Es begin­nt damit, dass man dem natür­lichen Bewe­gungs­drang der Kinder freien Lauf gewährt und ihnen alle Möglichkeit­en bietet, damit sie diesen ausleben kön­nen. Es ist schön, dabei zuzuse­hen, wie die eige­nen Kinder sich entwick­eln und ihre Stärken ent­deck­en. Die Gewis­sheit, dass das eigene Kind sich kaum zu einem „Couch-Pota­to“ entwick­eln wird, lässt leise Genug­tu­ung aufkom­men. Doch diese Zufrieden­heit lässt einen schnell erblind­en, wenn es darum geht, die Gefahr des Erfol­gs frühzeit­ig zu erken­nen. Plöt­zlich kön­nte das eigene Kind ein Tal­ent sein und in die Müh­le der Förderung ger­at­en, auf dem Weg zum Star in der Manege.

Heutzu­tage wird im Sport schon früh pro­fes­sionell gescoutet und gefördert. Wie in einem Bericht von „Wat­son“ (http://www.watson.ch/!364507455?utm) zu lesen, wird dies im Fuss­ball schon seit Jahren ziem­lich pro­fes­sionell gemacht. Schon im zarten Alter von 10 Jahren, bekom­men die Jungs die Chance, sich zu präsen­tieren. Während mehreren Sich­tungstrain­ings wer­den sie von pro­fes­sionellen Train­ern beobachtet und bew­ertet.

Wer es schafft, macht ein­mal einen kleinen Schritt in Rich­tung Fuss­ball­profi. Im ersten Jahr darf ein­mal in der Woche in ein­er Auswahl trainiert wer­den, während man aber weit­er­hin beim Stam­mvere­in trainiert und spielt. Danach kann es sein, dass sich die Möglichkeit ergibt, fest zu einem Grossvere­in zu wech­seln. Von da an wird es wohl neb­st der Schule und Aus­bil­dung nur noch Fuss­ball geben. Ein Traum?
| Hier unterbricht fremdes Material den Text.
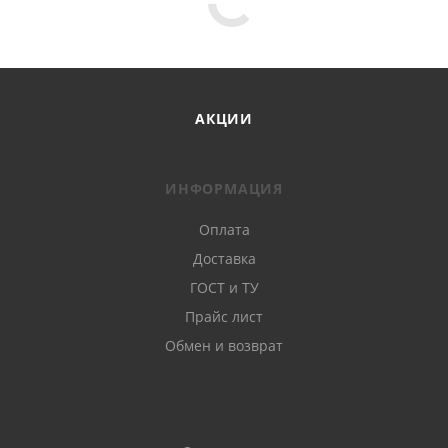
АКЦИИ
ИНФОРМАЦИЯ
Оплата
Доставка
ГОСТ и ТУ
Прайс лист
Обмен и возврат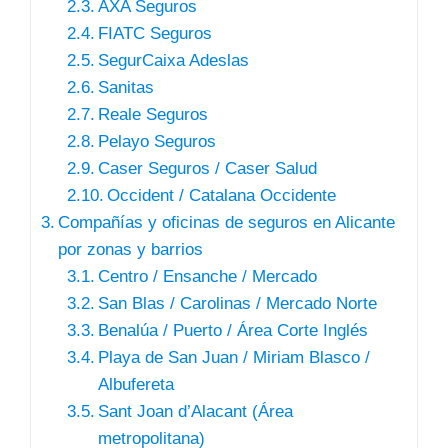
AXA Seguros
FIATC Seguros
SegurCaixa Adeslas
Sanitas
Reale Seguros
Pelayo Seguros
Caser Seguros / Caser Salud
Occident / Catalana Occidente
Compañías y oficinas de seguros en Alicante
por zonas y barrios
Centro / Ensanche / Mercado
San Blas / Carolinas / Mercado Norte
Benalúa / Puerto / Área Corte Inglés
Playa de San Juan / Miriam Blasco /
Albufereta
Sant Joan d’Alacant (Área
metropolitana)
Und wie sehe ich das als Vater? Möchte ich mein Kind dieser ein­seit­i­gen Förderung unter­stellen? Möchte ich die freizeitlichen Aktiv­itäten unser­er Fam­i­lie durch ständi­ge Fuss­ballplatzbe­suche weit­ge­hendst ein­schränken? Möchte ich meinem Sohn das „Kind sein“ schon so früh ver­bauen? Soll sich mein Sohn zu einem Grossver­di­ener mit schlecht­en Manieren entwick­eln?

Ich ste­he also am Spielfel­drand im GC Cam­pus und beobachte meinen Sohn im Sich­tungstrain­ing fürs FooTe­Co und wün­sche mir so sehr, dass er sich mehr bewe­gen, häu­figer den Ball fordern und auch mal ein Drib­bling wagen würde. Die eigene Natur lässt es nicht zu, ihm ein­fach beim Spie­len zuschauen zu kön­nen und mich zu freuen, dass er Spass an dem hat, was er macht.

So stellt sich ein­mal mehr die Gretchen­frage: Braucht es Erfolg, um Spass zu haben?

In diesem Sinne soll­ten wir Eltern unsere Kinder wohl haupt­säch­lich ein­fach machen lassen. Dann kommt es meist, wie es kom­men sollte.